Consistent with previous work (Wells et al. 2022), our model shows that quarantine of travelers for a short duration combined with an exit test could be an effective alternative to an extended quarantine duration without testing. Furthermore, testing at departure is unlikely to eliminate case importation or to delay an outbreak in the destination population without control measures being implemented at arrival (Bou-Karroum et al. 2021). More importantly, our results indicate that in the absence of other measures (i.e., vaccination Lee et al. 2022), testing of travelers after quarantine in the destination is more effective than testing before quarantine (at the departure or upon arrival). We note that once the disease is introduced into the destination population, the overall attack rate depends mainly on the measures implemented within the population (e.g., isolation of infectious cases that reduces the reproduction number) to control the spread, and the effect of quarantine duration at arrival would be negligible.

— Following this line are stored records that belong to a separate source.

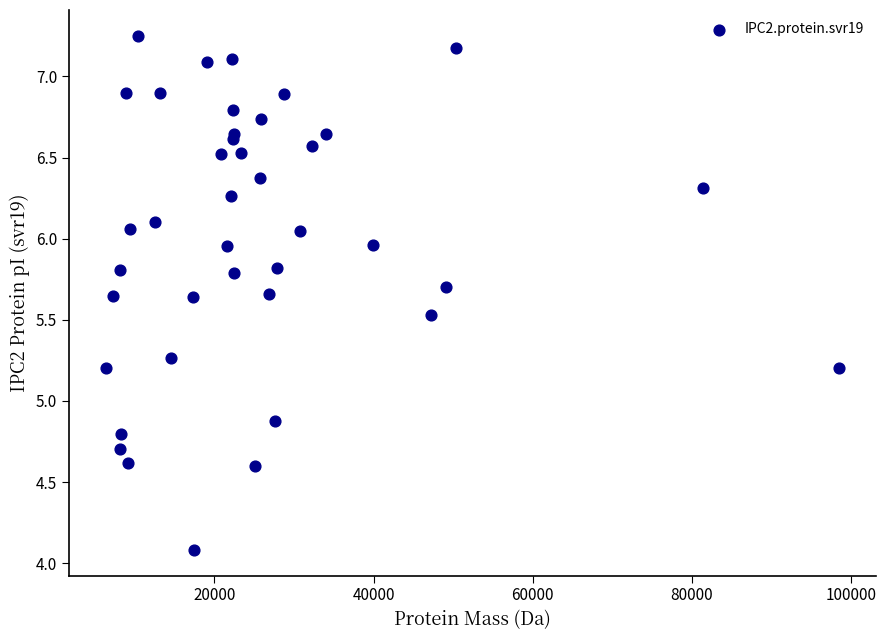

What Y value in the scatter plot is closest to 5?

4.9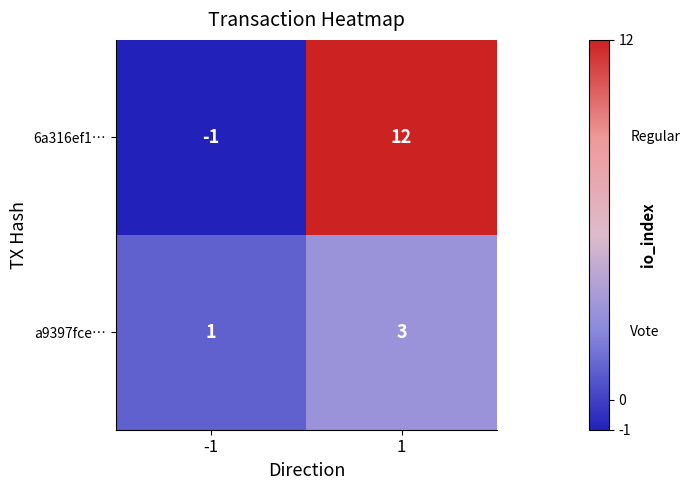

What is the sum of the a9397fce… values at -1 and 1?

4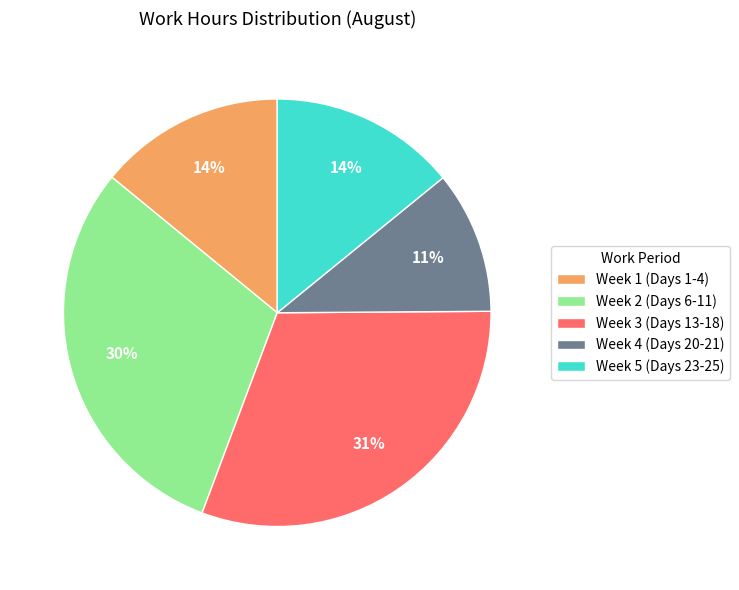

Which has a higher value, Week 3 (Days 13-18) or Week 1 (Days 1-4)?

Week 3 (Days 13-18)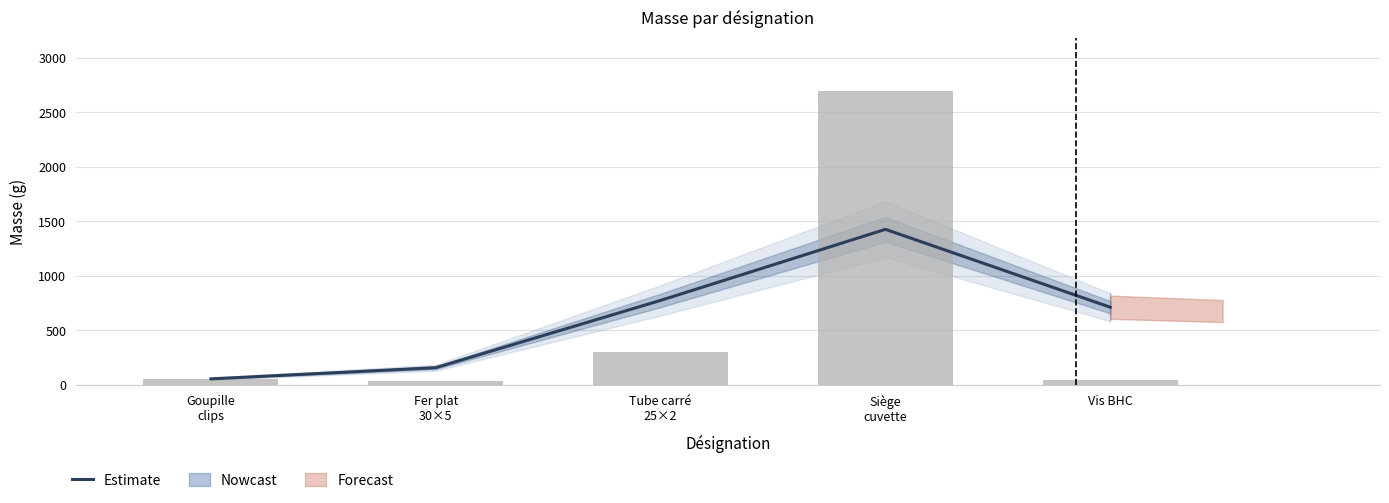

Between Vis BHC and Siège
cuvette, which is larger?

Siège
cuvette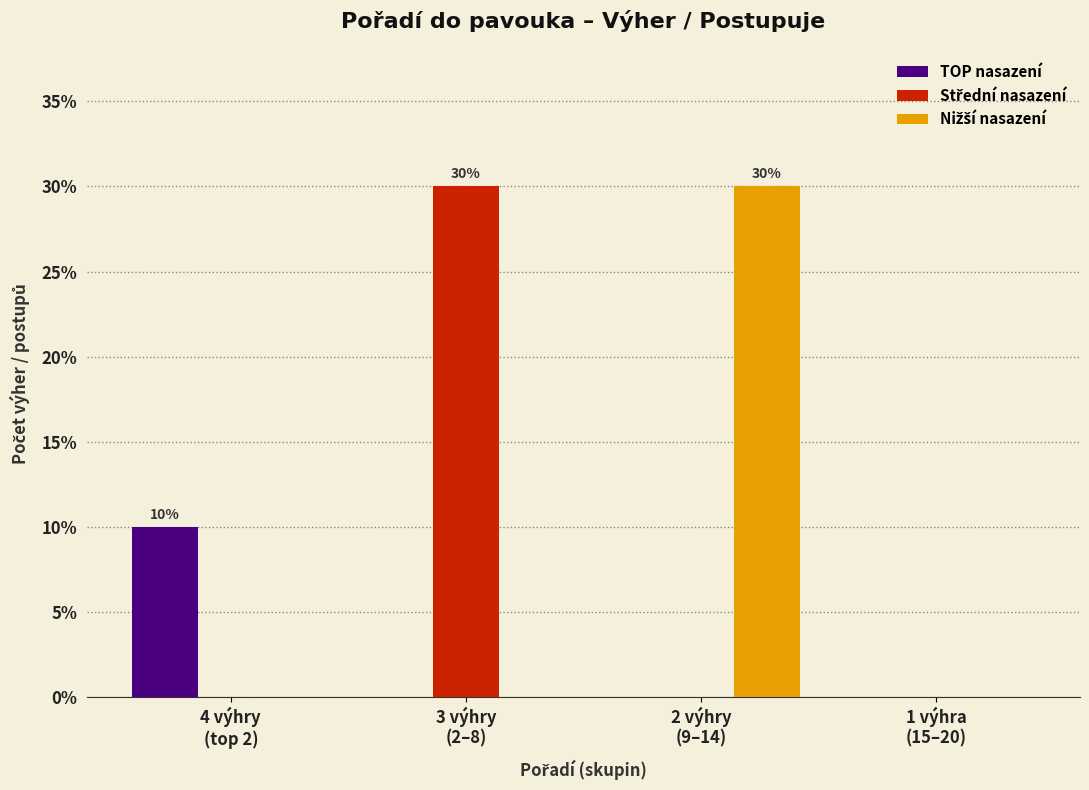

What is the maximum value shown in the chart?

30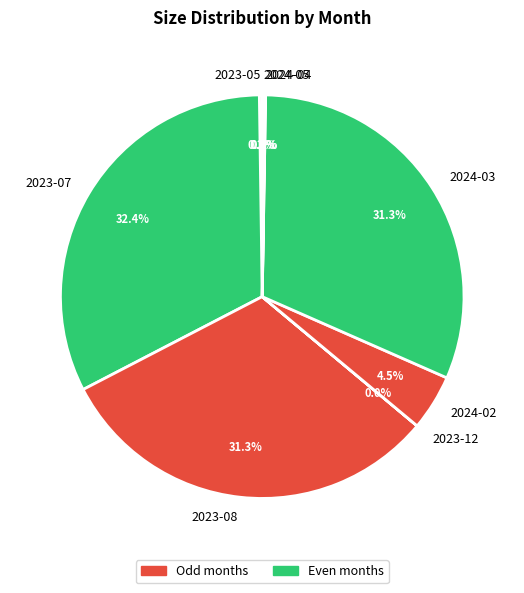

To the nearest percent, what is the average slice percentage?

12%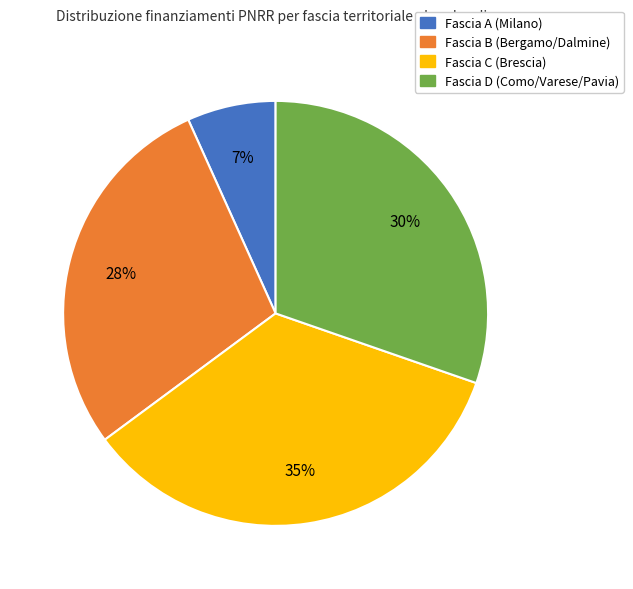

Is there a majority slice in this chart?

No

Our findings should be interpreted within the context of study limitations. First, we developed our model in the absence of other non-pharmaceutical measures and vaccination, which could quantitatively affect our results. For simplicity, we made similar assumptions for both populations in the model, e.g., in terms of dispersal rates and testing of infectious individuals. However, these parameters would be affected by various population-specific factors and the internal healthcare system. Second, we simplified the model based on a susceptible-exposed-infectious-recovered structure, without considering other stages in the natural history of disease. For example, COVID-19 is known to have asymptomatic and presymptomatic stages, both of which are infectious with different durations and transmissibilities (Moghadas et al. 2020). Since manifestation of clinical symptoms may be a factor in testing and isolation, infectious individuals may not be identified during asymptomatic or presymptomatic stages. Although these are important considerations, the overall effect in our model could be captured in the proportion of infectious individuals tested, the sensitivity of the test, and the transmission rate that can be adjusted with the reproduction number (Vilches et al. 2022). Third, we assumed perfect isolation and quarantine, preventing disease transmission using these strategies. Fourth, we parameterized the model with early estimates of SARS-CoV-2 infection, which have changed over time as different variants have emerged. Finally, we did not account for turnaround times of test results, making the implicit assumption that timelines are short with consideration of rapid testing (Wells et al. 2022). Given these limitations that merit further investigation and the assumptions made in developing the model, we highlight the qualitative aspect of our findings.

5 Conclusion

Travel restrictions may be among measures considered as the first line of defense against the global spread of emerging diseases. Our study provides a theoretical framework for assessing alternative strategies, highlighting the benefits of exit testing in reducing the duration of quarantine and delaying outbreaks in destination populations. The exact parameters of implementing such travel-related policies (e.g., testing capacity, quarantine facility) depend on the epidemiology of disease and the population immunity, which may vary with time (Wells et al. 2022). Optimal quarantine and testing strategies could be a viable approach to socioeconomically burdensome travel restrictions in combating future diseases with pandemic potential.